# Spray Glitter from Wally World.



## Husky (Dec 19, 2007)

FYI, I went looking to find some fine glitter and found spray Glitter in 6 oz Spray cans. They had Silver and Gold. The glitter is ultra fine. $2.50 a can. It seems to work well.


----------



## JamesT (Jul 22, 2005)

thanks for the heads up. I'm pretty sure I've seen it in the crafts section and was wondering how well it worked for lures. 

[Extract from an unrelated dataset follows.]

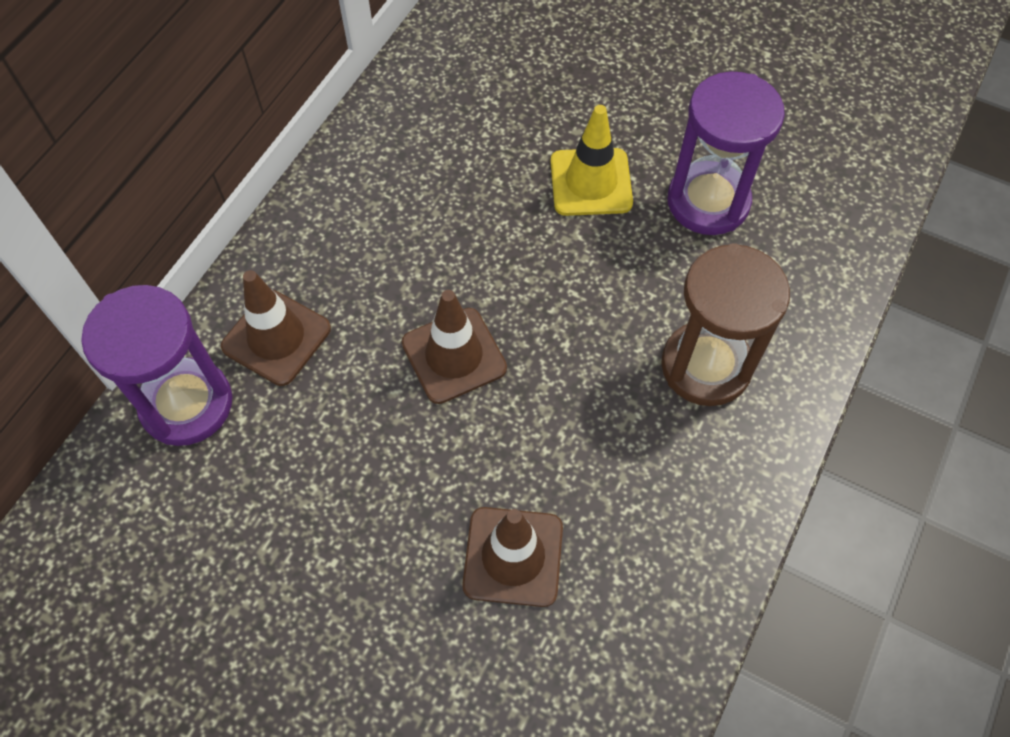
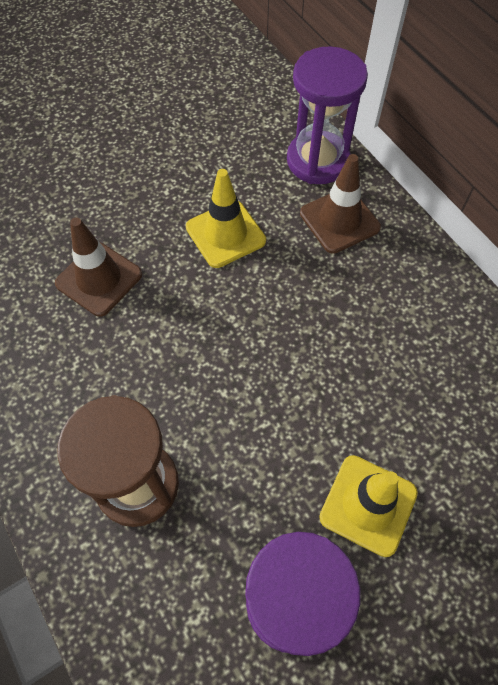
camera: 120 degrees right, 0 degrees up
(364, 450) = (225, 234): none -> yellow traffic cone
(454, 355) = (261, 314): brown traffic cone -> none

Unfortunately wally world no longer appears to carry the devcon 2 ton. I was thinking of trying their Devcon 30 minute but am wondering how clear it dries.


----------



## JamesT (Jul 22, 2005)

Just wanted to say that if you are looking for spray glitter this stuff from Wally World is good. The can says "Spray Glitter" and has a picture of a Mardi Gras mask on the front. It blasts out like a jet but that doesn't cause a problem. They have silver, gold, and at one wally world I went to there was a pearly colored spray that had some glitter in it. Bought some but haven't tried it yet.

On the other hand, I CAN NOT recommend the krylon spray glitter (also 6 oz can). I got about a quarter of the way thru the can and it completely clogged. The nozzle is a larger diameter than the standard rattle can diameter so you can't just replace it either.

Right now I'm refinishing a zara puppy. I sand it down (that ugly clown color) so it was completely clear. I've been spraying on gold and silver glitter with clear spray coats in between to give it depth. I've got about 10 layers and will finish it with some etex with glitter. Should be solid glitter with good depth when I'm done.

Thanks again for the heads up.


----------